-- EXCERPTED RECORDS --
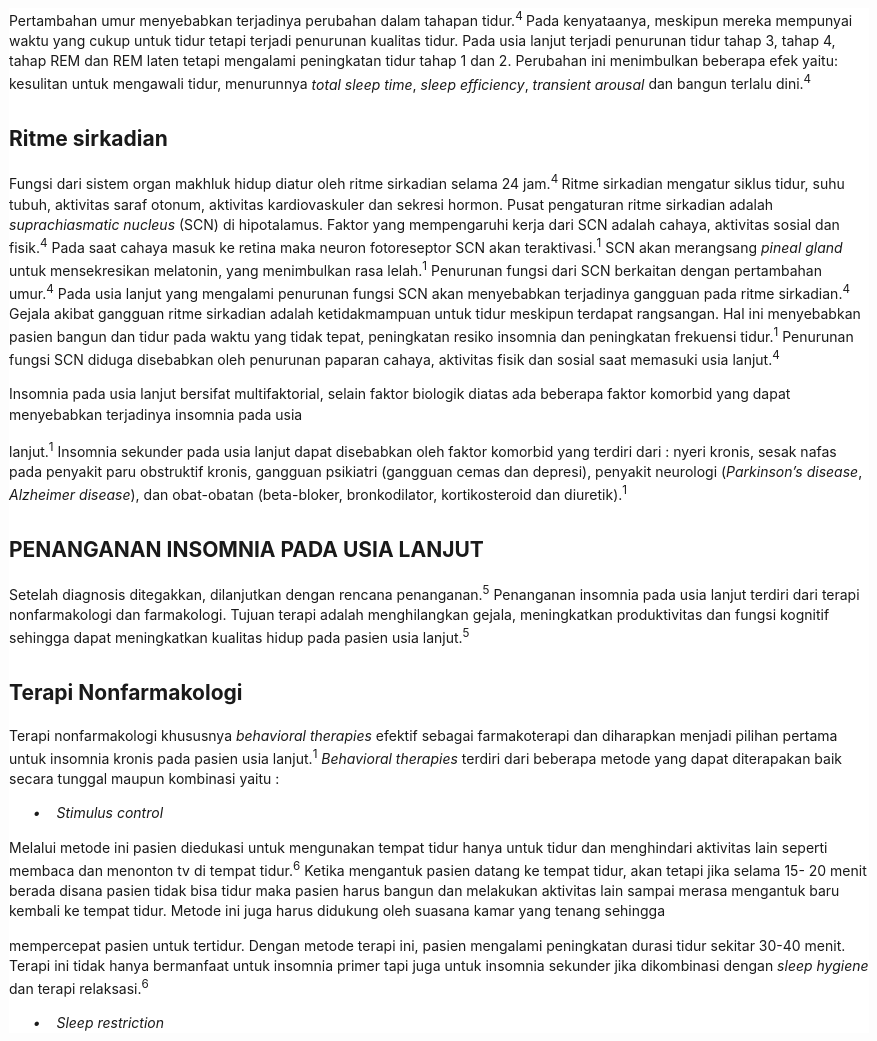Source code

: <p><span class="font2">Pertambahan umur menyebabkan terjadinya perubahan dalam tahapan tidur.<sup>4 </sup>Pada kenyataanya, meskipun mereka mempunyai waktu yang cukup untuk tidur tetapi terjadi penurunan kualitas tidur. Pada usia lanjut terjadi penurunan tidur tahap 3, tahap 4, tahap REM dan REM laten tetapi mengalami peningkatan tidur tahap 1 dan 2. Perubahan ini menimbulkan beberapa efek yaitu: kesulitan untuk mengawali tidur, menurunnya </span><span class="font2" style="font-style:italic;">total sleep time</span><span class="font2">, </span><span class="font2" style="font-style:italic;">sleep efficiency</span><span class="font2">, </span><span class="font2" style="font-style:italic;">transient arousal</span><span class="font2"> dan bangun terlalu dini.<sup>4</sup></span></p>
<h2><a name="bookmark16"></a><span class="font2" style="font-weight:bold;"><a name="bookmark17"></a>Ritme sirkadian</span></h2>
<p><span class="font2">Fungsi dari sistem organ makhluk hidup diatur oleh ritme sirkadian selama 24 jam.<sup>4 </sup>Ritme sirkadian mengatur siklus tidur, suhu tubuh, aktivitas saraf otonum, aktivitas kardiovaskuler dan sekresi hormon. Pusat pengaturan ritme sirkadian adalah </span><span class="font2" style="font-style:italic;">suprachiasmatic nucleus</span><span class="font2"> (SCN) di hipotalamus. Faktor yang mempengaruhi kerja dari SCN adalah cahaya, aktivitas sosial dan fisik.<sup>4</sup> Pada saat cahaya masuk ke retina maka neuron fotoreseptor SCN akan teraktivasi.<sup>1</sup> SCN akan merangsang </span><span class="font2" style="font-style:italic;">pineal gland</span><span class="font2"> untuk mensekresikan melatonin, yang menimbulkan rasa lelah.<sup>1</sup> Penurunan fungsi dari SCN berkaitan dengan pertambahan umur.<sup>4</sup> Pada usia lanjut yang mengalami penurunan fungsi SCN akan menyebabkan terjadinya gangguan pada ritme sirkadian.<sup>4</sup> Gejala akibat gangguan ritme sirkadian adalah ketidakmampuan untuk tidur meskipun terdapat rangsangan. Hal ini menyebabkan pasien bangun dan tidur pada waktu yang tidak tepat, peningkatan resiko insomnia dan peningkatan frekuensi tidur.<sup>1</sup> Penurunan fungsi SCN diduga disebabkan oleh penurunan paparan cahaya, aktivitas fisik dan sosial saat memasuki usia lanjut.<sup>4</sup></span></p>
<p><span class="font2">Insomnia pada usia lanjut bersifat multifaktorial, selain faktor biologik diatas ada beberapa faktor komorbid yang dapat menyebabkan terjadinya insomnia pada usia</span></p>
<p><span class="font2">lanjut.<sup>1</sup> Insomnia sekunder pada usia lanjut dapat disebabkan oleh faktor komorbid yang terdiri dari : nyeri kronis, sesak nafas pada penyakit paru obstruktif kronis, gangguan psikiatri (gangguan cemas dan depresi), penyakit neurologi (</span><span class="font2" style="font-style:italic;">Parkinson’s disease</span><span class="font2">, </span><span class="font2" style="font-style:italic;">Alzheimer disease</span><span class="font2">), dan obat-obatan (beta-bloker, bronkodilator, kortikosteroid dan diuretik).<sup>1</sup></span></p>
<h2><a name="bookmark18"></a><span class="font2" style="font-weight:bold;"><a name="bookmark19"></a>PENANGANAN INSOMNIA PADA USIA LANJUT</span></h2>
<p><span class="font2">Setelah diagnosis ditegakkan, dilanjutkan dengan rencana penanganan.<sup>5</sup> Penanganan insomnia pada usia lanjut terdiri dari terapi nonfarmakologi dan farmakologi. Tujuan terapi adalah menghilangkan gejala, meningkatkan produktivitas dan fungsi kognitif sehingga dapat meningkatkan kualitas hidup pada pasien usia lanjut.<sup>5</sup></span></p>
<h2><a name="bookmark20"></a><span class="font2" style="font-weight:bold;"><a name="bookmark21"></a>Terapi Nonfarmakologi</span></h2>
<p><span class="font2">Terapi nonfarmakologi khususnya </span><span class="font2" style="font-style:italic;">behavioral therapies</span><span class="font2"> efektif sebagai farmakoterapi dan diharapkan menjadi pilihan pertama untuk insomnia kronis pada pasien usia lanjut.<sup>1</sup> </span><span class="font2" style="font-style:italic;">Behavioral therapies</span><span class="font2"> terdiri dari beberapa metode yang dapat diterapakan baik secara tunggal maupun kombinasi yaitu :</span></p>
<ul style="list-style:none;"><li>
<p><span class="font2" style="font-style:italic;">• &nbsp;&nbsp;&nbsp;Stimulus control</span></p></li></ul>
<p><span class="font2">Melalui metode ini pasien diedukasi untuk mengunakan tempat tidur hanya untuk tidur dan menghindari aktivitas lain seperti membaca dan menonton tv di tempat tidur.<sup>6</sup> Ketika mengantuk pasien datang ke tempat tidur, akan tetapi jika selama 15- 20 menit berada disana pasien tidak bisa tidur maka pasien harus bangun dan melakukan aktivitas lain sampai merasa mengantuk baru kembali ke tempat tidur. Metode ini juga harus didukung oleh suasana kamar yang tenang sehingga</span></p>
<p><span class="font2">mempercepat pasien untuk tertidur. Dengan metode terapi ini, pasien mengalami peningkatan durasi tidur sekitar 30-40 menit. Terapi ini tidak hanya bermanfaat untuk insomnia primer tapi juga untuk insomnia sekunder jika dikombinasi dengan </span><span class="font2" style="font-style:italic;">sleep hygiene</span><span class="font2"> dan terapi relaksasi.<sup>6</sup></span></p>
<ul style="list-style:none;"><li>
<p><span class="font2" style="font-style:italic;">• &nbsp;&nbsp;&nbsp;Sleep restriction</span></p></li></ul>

...

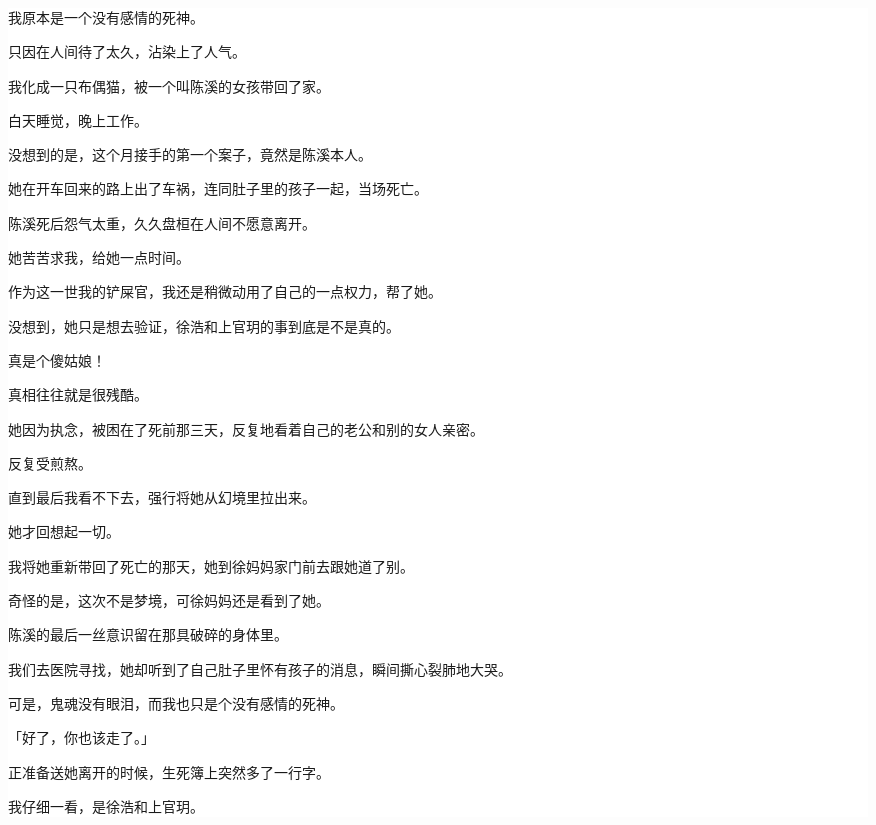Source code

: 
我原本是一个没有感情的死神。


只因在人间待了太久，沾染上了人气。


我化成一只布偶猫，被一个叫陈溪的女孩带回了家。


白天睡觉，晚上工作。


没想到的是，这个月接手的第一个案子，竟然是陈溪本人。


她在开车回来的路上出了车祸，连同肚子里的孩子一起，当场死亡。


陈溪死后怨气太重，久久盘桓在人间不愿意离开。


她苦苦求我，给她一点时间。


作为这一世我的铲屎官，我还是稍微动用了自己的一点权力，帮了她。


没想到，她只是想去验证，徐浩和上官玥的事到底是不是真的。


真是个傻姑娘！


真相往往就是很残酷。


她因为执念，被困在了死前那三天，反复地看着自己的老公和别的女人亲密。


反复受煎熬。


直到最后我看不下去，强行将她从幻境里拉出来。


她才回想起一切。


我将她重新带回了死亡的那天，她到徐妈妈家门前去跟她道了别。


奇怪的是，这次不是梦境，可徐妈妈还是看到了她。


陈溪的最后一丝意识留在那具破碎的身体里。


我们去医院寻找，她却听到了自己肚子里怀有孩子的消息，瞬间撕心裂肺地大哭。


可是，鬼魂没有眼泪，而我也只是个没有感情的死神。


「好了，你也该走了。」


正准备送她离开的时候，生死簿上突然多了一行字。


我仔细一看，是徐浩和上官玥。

...

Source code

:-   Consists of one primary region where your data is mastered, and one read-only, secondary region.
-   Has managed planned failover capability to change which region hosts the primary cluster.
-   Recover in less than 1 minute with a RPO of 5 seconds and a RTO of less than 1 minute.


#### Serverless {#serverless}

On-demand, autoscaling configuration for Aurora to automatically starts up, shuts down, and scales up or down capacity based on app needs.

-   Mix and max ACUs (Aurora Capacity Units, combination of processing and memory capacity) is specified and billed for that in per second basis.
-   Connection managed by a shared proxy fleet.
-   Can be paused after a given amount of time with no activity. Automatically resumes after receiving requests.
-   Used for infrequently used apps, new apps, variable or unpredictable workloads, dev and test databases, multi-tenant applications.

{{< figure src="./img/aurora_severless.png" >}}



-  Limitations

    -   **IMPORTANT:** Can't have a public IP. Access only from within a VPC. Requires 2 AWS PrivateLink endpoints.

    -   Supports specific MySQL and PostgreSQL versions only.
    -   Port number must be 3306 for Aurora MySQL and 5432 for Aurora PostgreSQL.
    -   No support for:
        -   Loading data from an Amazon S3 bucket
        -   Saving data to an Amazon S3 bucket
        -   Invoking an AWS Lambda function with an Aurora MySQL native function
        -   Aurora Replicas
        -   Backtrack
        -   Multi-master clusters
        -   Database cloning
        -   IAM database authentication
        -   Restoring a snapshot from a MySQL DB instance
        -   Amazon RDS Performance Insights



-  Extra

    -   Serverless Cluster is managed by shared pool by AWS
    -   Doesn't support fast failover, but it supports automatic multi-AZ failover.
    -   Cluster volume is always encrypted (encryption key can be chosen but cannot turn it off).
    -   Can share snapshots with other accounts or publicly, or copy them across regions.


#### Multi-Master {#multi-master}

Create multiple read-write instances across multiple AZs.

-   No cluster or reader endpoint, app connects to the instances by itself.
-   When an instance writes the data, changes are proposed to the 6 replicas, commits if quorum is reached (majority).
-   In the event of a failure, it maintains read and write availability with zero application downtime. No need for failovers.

-- YOUR OBJECTIVE --
Retype only the stretch of lines above starting at the one with "after receiving requests." and stopping at the one with "instances by itself.", exactly as written, with both kept.

-- SOLUTION TO THIS TASK --
-   Can be paused after a given amount of time with no activity. Automatically resumes after receiving requests.
-   Used for infrequently used apps, new apps, variable or unpredictable workloads, dev and test databases, multi-tenant applications.

{{< figure src="./img/aurora_severless.png" >}}



-  Limitations

    -   **IMPORTANT:** Can't have a public IP. Access only from within a VPC. Requires 2 AWS PrivateLink endpoints.

    -   Supports specific MySQL and PostgreSQL versions only.
    -   Port number must be 3306 for Aurora MySQL and 5432 for Aurora PostgreSQL.
    -   No support for:
        -   Loading data from an Amazon S3 bucket
        -   Saving data to an Amazon S3 bucket
        -   Invoking an AWS Lambda function with an Aurora MySQL native function
        -   Aurora Replicas
        -   Backtrack
        -   Multi-master clusters
        -   Database cloning
        -   IAM database authentication
        -   Restoring a snapshot from a MySQL DB instance
        -   Amazon RDS Performance Insights



-  Extra

    -   Serverless Cluster is managed by shared pool by AWS
    -   Doesn't support fast failover, but it supports automatic multi-AZ failover.
    -   Cluster volume is always encrypted (encryption key can be chosen but cannot turn it off).
    -   Can share snapshots with other accounts or publicly, or copy them across regions.


#### Multi-Master {#multi-master}

Create multiple read-write instances across multiple AZs.

-   No cluster or reader endpoint, app connects to the instances by itself.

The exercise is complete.